▶ [Document passage]:

In the first experiment, only a final measurement (4 months after freezing simulation) was made of chlorophyll fluorescence at the cessation of the experiment on the first week of June, whereas in the second experiment, we also recorded this parameter and gas exchange (Pn and gS) 2 h after the freezing simulation and on Days 2, 4, 9, 17, 25, and 120. Four extra measurements of chlorophyll fluorescence were measured on Days 1, 3, 7, and 11. Together, these measurements provided long-term information concerning the length of time that freezing simulation altered chlorophyll fluorescence and gas exchange. The measurements in Expt. 2 were taken in the same leaves, which were previously tagged. In all cases, measurements were made in the middle of the blade of six leaves (two from the top of the plant, two from the center, and two at the base) per plant, and for each plant, the average of six shots was determined. Five plants per treatment for each oleander cultivar were used for experimental purposes.
Index of freezing injury.
To evaluate freezing temperature injury, we used an index of freezing injury, which was applied at the end of the experiments. The index ranged from 0 (no injury) to 4 (strong injury) based on the amount of leaf discoloration and leaf necrosis (leaf burn and red spots). Leaf discoloration percentage was calculated with a chlorophyll meter, SPAD-502 (Konica Minolta Sensing, Inc., Osaka, Japan). The measurements were performed in the same leaves as used for chlorophyll fluorescence determination. As a reference value, healthy control leaves were used and the discoloration was expressed as a percentage. Leaf necrosis percentage was calculated with the image analysis software for plant disease quantification ASSESS 2.0 (University of Manitoba, Winnipeg, Canada). Gradations in the rating scale were as follows: for leaf discoloration: less than 5% (0), less than 15% (1), 15% to 25% (2), 25% to 35% (3), and greater than 35% (4). For leaf necrosis: less than 1% (0), 1% to 5% (1), 5% to 10% (2), 10% to 15% (3), and greater than 15% (4). The individual ratings for leaf discoloration and leaf necrosis were averaged to give an overall freezing injury rating.
Statistical analysis and experimental design.
The experimental design was a randomized complete block with five replications. The effects of freezing on chlorophyll fluorescence, gas exchange, and the freezing injury were analyzed by one-way analysis of variance using Statgraphics Plus for Windows (Manugistics Inc., Rockville, MD). Treatment means were separated by least significant difference test (P < 0.05). Ratios and percentages were arcsine (x)1/2 transformed before statistical analysis to ensure homogeneity of variance. Regression analyses were performed using SigmaPlot 10.0 (Systat Software Inc., San Jose, CA).

▶ [Activity]: Pick up the methods passage on freezing injury in oleander right after its final sentence and keep writing it.

Camera calibration data
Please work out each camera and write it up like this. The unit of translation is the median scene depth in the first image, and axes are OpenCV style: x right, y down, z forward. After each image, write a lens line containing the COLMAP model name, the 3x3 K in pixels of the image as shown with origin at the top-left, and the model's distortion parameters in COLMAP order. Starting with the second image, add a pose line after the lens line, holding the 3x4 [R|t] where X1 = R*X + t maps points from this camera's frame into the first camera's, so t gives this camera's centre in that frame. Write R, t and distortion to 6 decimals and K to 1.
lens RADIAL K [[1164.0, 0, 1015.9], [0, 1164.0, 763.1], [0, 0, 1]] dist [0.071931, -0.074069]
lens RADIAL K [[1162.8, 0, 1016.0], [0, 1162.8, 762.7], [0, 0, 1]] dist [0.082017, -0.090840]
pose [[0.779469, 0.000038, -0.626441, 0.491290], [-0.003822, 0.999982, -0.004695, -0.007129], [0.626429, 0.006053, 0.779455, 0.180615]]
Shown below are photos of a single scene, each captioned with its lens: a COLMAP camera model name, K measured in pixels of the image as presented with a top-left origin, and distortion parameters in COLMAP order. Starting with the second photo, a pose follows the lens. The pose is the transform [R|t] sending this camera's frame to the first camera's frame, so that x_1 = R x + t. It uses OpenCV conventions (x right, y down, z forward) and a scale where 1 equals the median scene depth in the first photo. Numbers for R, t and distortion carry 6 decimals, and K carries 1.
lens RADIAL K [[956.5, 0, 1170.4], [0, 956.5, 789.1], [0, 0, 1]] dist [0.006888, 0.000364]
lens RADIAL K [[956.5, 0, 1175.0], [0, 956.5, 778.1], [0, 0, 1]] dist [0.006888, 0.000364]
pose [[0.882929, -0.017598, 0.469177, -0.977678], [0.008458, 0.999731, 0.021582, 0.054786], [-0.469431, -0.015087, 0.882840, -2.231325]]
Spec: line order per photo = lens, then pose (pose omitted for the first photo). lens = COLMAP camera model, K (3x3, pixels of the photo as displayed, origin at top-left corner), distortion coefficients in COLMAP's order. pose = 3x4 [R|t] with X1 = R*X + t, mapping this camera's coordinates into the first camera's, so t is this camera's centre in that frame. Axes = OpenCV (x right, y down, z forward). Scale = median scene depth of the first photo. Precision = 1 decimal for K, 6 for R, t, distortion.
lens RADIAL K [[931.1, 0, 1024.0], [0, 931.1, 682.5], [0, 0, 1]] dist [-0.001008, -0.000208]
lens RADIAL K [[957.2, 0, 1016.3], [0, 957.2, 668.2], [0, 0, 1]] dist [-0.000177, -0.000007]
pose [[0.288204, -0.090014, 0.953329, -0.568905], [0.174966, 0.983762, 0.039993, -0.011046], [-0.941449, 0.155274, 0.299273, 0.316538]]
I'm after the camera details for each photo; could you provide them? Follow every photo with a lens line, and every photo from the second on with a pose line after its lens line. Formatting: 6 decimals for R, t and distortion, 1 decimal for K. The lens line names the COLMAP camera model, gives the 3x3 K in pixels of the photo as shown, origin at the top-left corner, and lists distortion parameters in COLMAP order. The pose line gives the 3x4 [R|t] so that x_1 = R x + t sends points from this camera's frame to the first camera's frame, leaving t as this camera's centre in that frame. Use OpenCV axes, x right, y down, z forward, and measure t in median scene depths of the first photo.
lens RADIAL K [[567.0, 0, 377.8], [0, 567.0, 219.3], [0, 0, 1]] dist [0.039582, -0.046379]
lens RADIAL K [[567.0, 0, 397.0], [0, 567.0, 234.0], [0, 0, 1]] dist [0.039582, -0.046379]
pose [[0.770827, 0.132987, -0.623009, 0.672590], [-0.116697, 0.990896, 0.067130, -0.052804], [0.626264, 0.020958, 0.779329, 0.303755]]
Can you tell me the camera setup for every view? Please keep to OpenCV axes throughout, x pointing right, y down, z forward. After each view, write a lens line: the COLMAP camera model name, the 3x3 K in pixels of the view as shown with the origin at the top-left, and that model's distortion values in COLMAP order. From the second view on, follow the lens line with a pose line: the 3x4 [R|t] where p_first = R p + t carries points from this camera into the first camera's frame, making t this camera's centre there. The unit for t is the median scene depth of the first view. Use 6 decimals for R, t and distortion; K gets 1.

▶ [Final answer]:
Results and Discussion
Expt. 1.
In the first experiment, we measured three photochemical parameters 4 months after the freezing simulations. Figure 1 shows how the Fv/Fm and éPSII were similar between freezing treatments. The Fv/Fm values of the two cultivars tested ranged from 0.80 to 0.84 (Fig. 1A–B), whereas éPSII was from 0.33 to 0.55 (Fig. 1C–D). These values indicate that the quantum yield and leaf photosynthetic system efficiency in frozen plants were to be expected from healthy plants (Percival, 2005). However, the correlation analysis showed that pink oleander plants tended to reduced Fv/Fm at lower freezing temperatures (Fig. 1B). Thus, this correlation showed that Fv/Fm could be related to freezing temperature injury in this cultivar, although it is not sufficiently accurate to provide a clear freezing temperature threshold below which visual injury results.
Photochemical parameters in oleander leaves as a function of different intensities of freezing temperatures [c (control, no freezing), –1, –2, –3, and –4 °C] on 27 Jan. 2009. Measurements were made in the first week of June 2009. (A) Maximum photochemical efficiency of photosystem II (PSII) (Fv/Fm) in N. oleander ‘Yellow’; (B) Fv/Fm in N. oleander ‘Pink’; (C) quantum yield of PSII (éPSII) in N. oleander ‘Yellow’; (D) éPSII in N. oleander ‘Pink’; (E) non-photochemical quenching (NPQ) in N. oleander ‘Yellow’; (F) NPQ in N. oleander ‘Pink’. Vertical bars indicate se (n = 5). *Significant at P < 0.05, **significant at P < 0.005, ***significant at P < 0.0005, and not significant (ns).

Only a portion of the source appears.